Els and I are on for our presentation first thing, and we’re well prepared with lots of material. Too much in fact – I run on and on over my time, and talk too much (as usual). Still, I think the new people find what I say useful, and the stuff I’ve got for them to download will certainly give them pause for thought over the coming days. What Els and I have done is give people all the kind of information relevant to the job which we never had at our own in-country training, and had to discover by painfully slow steps in the first few months. It will really help these new volunteers if they can hit the deck running, and it will reduce the feeling of isolation and hopelessness, especially when faced with a situation where it is difficult even to know what information is available, let alone where to find it and how to use it.

I make one faux-pas and get hauled up for it. Rwanda’s relationship with France and the French is tense, to put it mildly. I’m corrected by being told the official version as follows: France as a country is blamed for firstly supporting the losing side during the genocidal way in 1994. Then for prolonging suffering by blundering into Rwanda and setting up “safe zones” which turned out to be anything hut safe for many people. And since the war for describing it as a “civil war” rather than a genocide. And also for suggesting that the current President or his aides may well have ordered the shooting down of the presidential jet at Kigali airport which precipitated the slaughter. At the same time, ordinary French people – like VSO volunteers – who are living and working in Rwanda are said to be safe and welcome. I just hope the latter turns out to be the case. Martine tells everyone she is Scottish rather than French. I notice that French E U observers are not being allowed into Rwanda to monitor next Monday’s elections.

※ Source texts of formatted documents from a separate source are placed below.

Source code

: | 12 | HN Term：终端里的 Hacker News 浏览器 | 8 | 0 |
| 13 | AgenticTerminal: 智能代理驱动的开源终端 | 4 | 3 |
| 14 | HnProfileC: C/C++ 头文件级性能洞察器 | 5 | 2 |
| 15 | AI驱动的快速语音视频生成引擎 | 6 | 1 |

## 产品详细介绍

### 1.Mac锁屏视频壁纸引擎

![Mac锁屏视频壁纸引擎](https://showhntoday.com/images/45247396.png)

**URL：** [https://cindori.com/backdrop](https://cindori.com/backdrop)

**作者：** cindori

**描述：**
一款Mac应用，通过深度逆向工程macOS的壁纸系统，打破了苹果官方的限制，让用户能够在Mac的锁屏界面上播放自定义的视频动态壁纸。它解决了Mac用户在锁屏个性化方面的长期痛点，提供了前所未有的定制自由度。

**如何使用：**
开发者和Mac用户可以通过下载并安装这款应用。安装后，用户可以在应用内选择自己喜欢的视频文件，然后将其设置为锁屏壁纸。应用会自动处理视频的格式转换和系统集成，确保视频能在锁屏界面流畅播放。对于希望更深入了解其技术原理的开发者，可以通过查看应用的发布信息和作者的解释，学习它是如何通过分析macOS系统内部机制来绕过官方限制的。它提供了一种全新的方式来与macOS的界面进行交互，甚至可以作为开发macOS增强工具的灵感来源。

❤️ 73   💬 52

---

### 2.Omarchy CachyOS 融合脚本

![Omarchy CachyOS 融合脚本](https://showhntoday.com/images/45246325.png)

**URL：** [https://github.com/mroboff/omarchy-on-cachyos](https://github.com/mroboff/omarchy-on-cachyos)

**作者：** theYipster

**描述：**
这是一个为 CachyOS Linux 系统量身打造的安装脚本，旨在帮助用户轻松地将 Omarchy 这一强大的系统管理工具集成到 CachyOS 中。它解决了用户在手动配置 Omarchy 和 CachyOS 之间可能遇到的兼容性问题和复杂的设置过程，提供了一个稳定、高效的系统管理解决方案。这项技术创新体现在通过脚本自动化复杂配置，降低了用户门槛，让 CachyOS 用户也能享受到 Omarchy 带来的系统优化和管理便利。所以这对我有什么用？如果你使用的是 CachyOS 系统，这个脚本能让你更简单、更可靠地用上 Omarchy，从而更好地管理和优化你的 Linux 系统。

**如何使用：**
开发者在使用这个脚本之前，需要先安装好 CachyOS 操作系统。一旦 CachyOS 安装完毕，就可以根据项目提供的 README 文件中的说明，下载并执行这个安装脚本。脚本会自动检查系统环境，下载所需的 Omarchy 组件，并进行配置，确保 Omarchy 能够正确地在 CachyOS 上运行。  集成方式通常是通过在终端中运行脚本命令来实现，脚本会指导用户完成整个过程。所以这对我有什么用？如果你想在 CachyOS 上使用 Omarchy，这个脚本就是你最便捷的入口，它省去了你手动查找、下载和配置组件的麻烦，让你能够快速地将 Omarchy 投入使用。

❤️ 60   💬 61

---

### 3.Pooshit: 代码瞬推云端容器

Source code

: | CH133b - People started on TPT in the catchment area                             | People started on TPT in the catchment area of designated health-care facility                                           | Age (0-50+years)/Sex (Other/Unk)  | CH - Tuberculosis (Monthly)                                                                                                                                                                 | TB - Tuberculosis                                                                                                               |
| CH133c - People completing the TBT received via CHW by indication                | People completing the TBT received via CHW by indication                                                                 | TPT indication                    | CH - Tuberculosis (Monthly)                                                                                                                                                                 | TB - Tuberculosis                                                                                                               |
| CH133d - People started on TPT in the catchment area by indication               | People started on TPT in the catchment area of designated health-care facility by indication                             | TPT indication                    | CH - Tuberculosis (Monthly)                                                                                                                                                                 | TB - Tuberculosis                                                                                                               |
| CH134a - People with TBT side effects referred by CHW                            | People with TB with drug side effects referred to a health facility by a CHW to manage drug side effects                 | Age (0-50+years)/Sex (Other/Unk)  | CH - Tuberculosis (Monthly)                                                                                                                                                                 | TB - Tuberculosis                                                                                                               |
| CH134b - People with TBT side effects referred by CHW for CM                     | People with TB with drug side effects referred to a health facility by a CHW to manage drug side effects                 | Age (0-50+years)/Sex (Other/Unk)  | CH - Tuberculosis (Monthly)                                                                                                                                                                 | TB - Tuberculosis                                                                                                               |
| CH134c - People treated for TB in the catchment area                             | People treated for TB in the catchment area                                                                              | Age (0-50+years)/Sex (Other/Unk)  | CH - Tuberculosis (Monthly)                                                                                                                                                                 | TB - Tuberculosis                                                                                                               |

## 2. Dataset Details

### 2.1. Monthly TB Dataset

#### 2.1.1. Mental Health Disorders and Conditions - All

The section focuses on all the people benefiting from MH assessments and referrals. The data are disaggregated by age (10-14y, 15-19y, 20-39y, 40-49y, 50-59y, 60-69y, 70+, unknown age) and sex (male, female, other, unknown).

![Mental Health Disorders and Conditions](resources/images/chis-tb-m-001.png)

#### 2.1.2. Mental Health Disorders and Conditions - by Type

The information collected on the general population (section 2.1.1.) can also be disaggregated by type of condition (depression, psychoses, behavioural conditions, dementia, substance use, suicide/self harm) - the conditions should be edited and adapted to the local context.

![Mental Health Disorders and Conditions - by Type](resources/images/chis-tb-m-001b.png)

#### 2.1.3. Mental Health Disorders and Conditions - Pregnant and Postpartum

I have my own feelings which are different from VSO’s official line, but I can’t help feeling the distinction between antipathy towards France as a country and welcome to French people as individuals is likely to be a tad too fine for many illiterate Rwandans to appreciate. If I was a French national here I would want to say to people that I was Belgian, or Swiss.

After lunch Els and I go down to the town centre to a travel agent and enquire about air fares home for Christmas. Of course, it turns out that Christmas is a second “high season”, and so fares are relatively high. Ethiopian Airways seems to be the cheapest, but before we commit ourselves I want Tom’s friend who is a travel agent to give us a second opinion. There may be four of us travelling together – me, Els, Paula and Eric. Our flight would be to Heathrow rather than Gatwick, and would involve an overnight stay in Addis Ababa (paid for by the airline).

Els stays in the town centre to pick up clothes from a tailor (André is the girls’ favourite costumier in Rwanda; he’s not cheap but the quality of his work is really good). She comes home in a wonderful green and black top, and apparently there are trousers to matchs.

I go back to Amani because I have a second slot in the afternoon to talk to people about the Volunteer Committee. I need about four of them to come on it as representatives, with as wide a variation in age, gender and programme type as possible.

In the evening we take a group of the newbies to a little bar just up the road from Amani. They’re getting cabin fever and need to escape for a while. We’re beginning to learn personalities and the essentials of putting names to faces and matching people with where they are and what they’ll be doing. There’s Alain, for example, a Québecois and native French speaker who is Marisa’s replacement at Nyamata. There’s Joe, who has already done VSO in Guyana and who is the first volunteer in Western province, blazing a trail in Nyamasheke close to Lake Kivu. He’s really isolated. There’s Ruareigh in Gisagara; he’s from near Dublin and is also the first volunteer in his District. Joe and Ruareigh are, like me, secondary deputy headteachers so we’ve plenty to talk about. There’s Marjolène, another Canadian, who is working in Kamonyi (between Gitarama and Kigali). All of these people are doing the same job as me but in different districts. Suddenly there’s a lot more people to share ideas and experience with.

Best thing about today – meeting again all the new volunteers and starting to get to know them. And when you do the kind of presentation Els and I did, you realise just how far you yourself have come in eight short months here. The learning curve for the first couple of months is vertical, but even now after eight months I’m constantly discovering pitfalls where my ignorance (and especially my assumptions) are letting me down. This is not only by far the longest I’ve ever lived in a foreign country; if I added up all the days I have ever been abroad in my life, I expect they wouldn’t exceed the number of days I’ve been in Rwanda! Now that’s a scary thought!